_CONSIGNE 1_:
Relevez tous les siècles mentionnés dans l'extrait consacré aux bibliothèques monastiques.
*-*-*
Les Barbares, dans leurs premières incursions sur les terres de l’Empire romain, étaient analphabètes, et n’avaient donc pas le goût de l’étude ; sur une grande partie du territoire envahi, ils détruisirent d’ailleurs les bibliothèques, et ne trouvèrent ainsi plus rien pour nourrir une initiation ; en outre, ces Barbares (sauf quelques-uns comme les Huns ou les Alains) étaient des peuples germaniques, et devaient être familiarisés avec les langues grecque et latine avant de tenter de les écrire. Il est vrai que, dès la seconde génération d’envahisseurs, le clergé d’Orient, puis celui d’Occident, n’eut guère de peine à apprendre la lecture aux rois barbares.

En Orient, dès le IVe siècle, les monastères aménagèrent dans leurs murs des bibliothèques, assez sommaires au départ, ne contenant que des copies de la Bible, le plus souvent déformées par les copistes. En Gaule, les monastères de Provence furent dotés d’une bibliothèque dès leur fondation.

Au VIIIe siècle, la bibliothèque exige, en plus des psautiers, des ouvrages propres à la formation spirituelle du moine ; ce sont donc d’abord des commentaires allégoriques de l’Ecriture qui s’ajoutent à l’Ecriture elle-même, puis des petits traités d’édification, empruntés notamment à saint Augustin et à saint Grégoire le Grand. A partir du IXe siècle, les monastères d’Occident se constituent une imposante bibliothèque, où cette fois la théologie spéculative prend une place prépondérante, mais où s’insinuent en outre toutes les disciplines de l’esprit. L’office liturgique, qui réclame maintenant, contrairement aux petits monastères mérovingiens, de nombreuses lectures tirées des Pères, exige une profusion d’ouvrages.
*-*-*
_CONSIGNE 2_:
Dans les enregistrements, mettez à jour tout le passage qui va de la ligne contenant « dessus de la tension, au-dessus » jusqu'à celle contenant « lle d'axe : Matériaux », bornes comprises. Remplacez chaque occurrence de « PPS+GF » par « PPS+FV », sans rien changer d'autre, et ne fournissez que ces lignes.
*-*-*
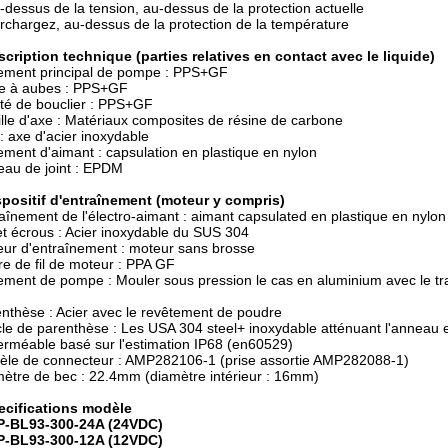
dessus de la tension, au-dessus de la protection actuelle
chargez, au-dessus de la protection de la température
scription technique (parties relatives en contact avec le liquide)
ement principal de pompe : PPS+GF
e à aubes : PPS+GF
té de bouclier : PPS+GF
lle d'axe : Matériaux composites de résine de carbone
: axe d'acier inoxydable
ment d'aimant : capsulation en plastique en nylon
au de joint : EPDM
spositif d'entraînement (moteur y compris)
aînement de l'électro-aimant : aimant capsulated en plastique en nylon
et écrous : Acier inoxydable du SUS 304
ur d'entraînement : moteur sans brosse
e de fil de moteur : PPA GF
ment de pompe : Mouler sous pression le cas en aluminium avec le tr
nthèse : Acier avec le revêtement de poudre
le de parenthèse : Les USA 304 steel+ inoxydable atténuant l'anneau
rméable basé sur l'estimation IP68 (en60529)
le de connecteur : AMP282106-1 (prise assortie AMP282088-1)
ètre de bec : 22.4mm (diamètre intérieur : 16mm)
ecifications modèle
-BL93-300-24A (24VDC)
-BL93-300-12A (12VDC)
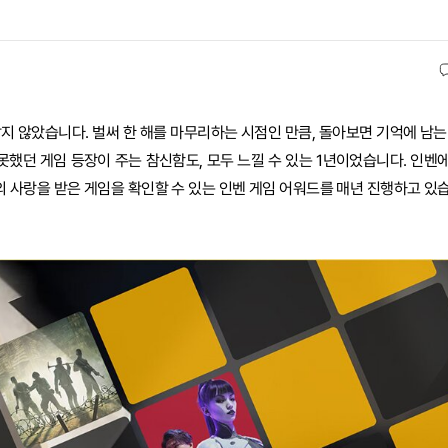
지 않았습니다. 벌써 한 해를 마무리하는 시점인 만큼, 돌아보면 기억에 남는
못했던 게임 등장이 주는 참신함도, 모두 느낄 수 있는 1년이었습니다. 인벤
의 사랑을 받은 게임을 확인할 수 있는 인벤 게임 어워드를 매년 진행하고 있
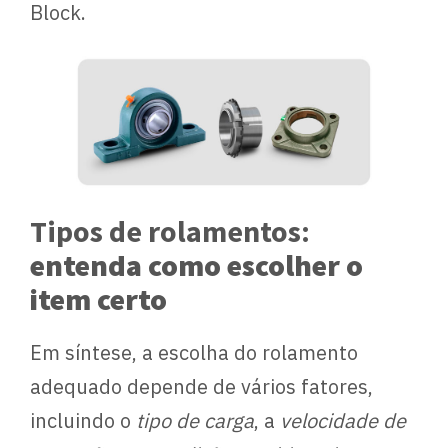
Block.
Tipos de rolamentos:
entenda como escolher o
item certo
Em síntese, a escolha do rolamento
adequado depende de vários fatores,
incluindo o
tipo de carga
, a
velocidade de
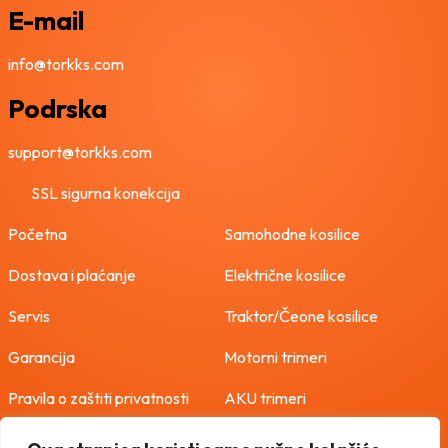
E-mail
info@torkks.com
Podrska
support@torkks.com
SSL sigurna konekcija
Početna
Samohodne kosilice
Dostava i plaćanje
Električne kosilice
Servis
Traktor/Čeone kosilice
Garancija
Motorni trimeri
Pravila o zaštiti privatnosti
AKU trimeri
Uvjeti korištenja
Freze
*-*-*
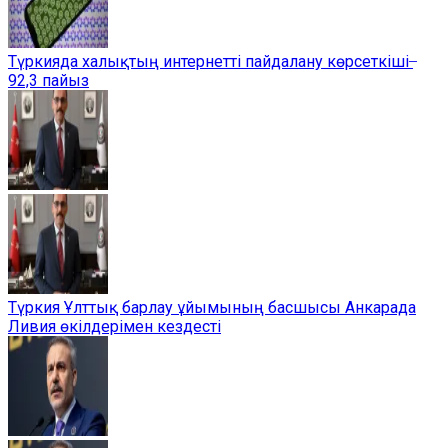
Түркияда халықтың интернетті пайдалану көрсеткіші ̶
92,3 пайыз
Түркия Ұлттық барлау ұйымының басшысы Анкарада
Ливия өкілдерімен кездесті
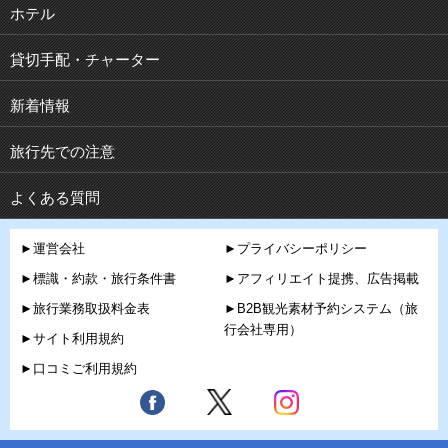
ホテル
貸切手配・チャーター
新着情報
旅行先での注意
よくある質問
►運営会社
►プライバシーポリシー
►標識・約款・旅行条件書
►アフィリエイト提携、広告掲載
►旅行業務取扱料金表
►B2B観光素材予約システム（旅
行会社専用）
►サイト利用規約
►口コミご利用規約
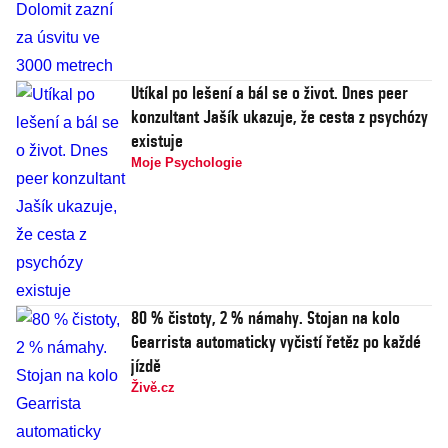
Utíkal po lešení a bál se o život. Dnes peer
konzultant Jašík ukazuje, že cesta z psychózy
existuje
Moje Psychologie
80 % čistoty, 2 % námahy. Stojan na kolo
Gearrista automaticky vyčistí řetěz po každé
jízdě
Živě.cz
*-*-*
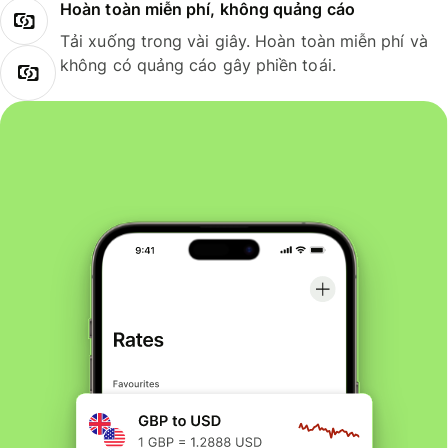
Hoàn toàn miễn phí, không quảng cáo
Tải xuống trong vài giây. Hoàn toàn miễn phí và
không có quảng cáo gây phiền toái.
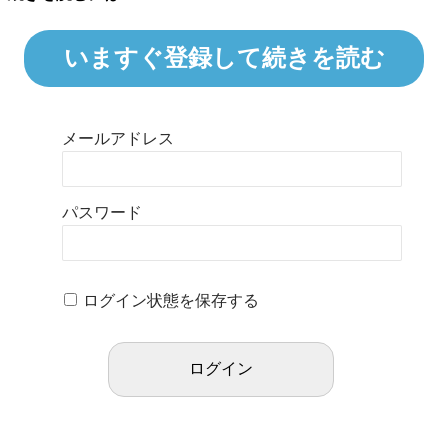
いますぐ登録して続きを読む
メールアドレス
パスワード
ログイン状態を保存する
*-*-*
_RÉPONSE ATTENDUE 1_:
IVe siècle, VIIIe siècle, IXe siècle

_RÉPONSE ATTENDUE 2_:
dessus de la tension, au-dessus de la protection actuelle
chargez, au-dessus de la protection de la température
scription technique (parties relatives en contact avec le liquide)
ement principal de pompe : PPS+FV
e à aubes : PPS+FV
té de bouclier : PPS+FV
lle d'axe : Matériaux composites de résine de carbone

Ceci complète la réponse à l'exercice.